Arnica ist die große Wundheilpflanze. Der Bergwohlverleih kann bei allen stumpfen Verletzungen, die zum Beispiel bei einem Schlag, Stoß oder Fall entstehen, angewendet werden. Solche Verletzungen sind Blutergüsse, Verstauchungen, Verrenkungen, Prellungen usw. Außerdem kann es bei Blutungen, offenen Wunden mit Gewebsschädigung, nach Operationen zur Wundheilung eingesetzt werden, wobei es hier nur eingenommen werden sollte, da es sonst zu einer Reizung der offenen Wunde kommt.

Bei dem Arzneimittelbild von Rhus toxicodendron ist der Auslöser hingegen eine Überanstrengung, Unterkühlung oder Durchnässung. Hierzu gehören Verletzungen, wie Sportverletzungen, Prellungen, Zerrungen, Verrenkungen, Verstauchungen und Muskelkater. Rhus toxicodendron ist das Mittel für Verletzungen des Haut- oder Muskelgewebes.


Sonnenbrand/Sonnenstich

Zu den Verletzungen zählt auch der Sonnenbrand oder der Sonnenstich. Hierbei wird unterschieden zwischen den Symptomen. Ein rotes, schweißiges Gesicht, pulsierende Kopfschmerzen, gerötete Haut und weite Pupillen sprechen für Belladonna. Wenn eine Blasenbildung schon mit auftritt und starke Schmerzen vorhanden sind, spricht es für das homöopathische Mittel Cantharis.


Nervenverletzungen und Stiche

Hypericum ist das Nervenmittel. Es wird eingesetzt bei einer Schädigung des Nervensystems, wie zum Beispiel an den Fingerkuppen oder an den Zähnen. Außerdem kann es in Folge einer Gehirnerschütterung gut genommen werden.

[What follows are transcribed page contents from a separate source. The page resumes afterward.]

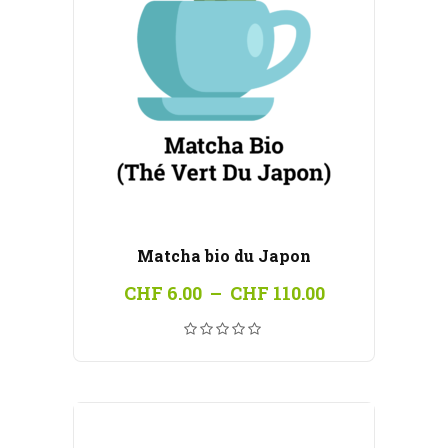
Matcha bio du Japon
Plage
CHF
6.00
–
CHF
110.00
de
prix :
CHF 6.00
à
CHF 110.00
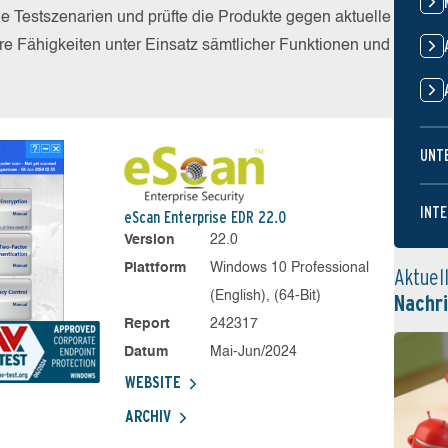
he Testszenarien und prüfte die Produkte gegen aktuelle
e Fähigkeiten unter Einsatz sämtlicher Funktionen und
UNT
INTE
eScan Enterprise EDR 22.0
Version
22.0
Plattform
Windows 10 Professional
Aktuel
(English), (64-Bit)
Nachr
Report
242317
Datum
Mai-Jun/2024
WEBSITE
ARCHIV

Bei heftig brennenden und vor allen Dingen juckenden Mücken- oder Fliegenstiche sollte an Caladium seguinum gedacht werden. Besonders bei Menschen, deren Schweiß die Mücken und Fliegen anziehen.

Apis mellifica hingegen wird bei Bienen- und Wespenstiche eingesetzt, wenn diese geschwollen, leicht rot und heiß sind. Außerdem ist Kälte auf den Stichen sehr angenehm.

Bei einem infizierten Insektenstich, einem Tier biss oder einer tetanusgefährdeten Stichwunde ist an Ledum zu denken. Hierbei sind die Beschwerden Rötungen und Kälte an den Extremitäten. Die Beschwerden bessern sich durch Kälte.

Staphysagria wird hingegen bei glattrandigen und sehr schmerzhaften Schnittwunden eingesetzt.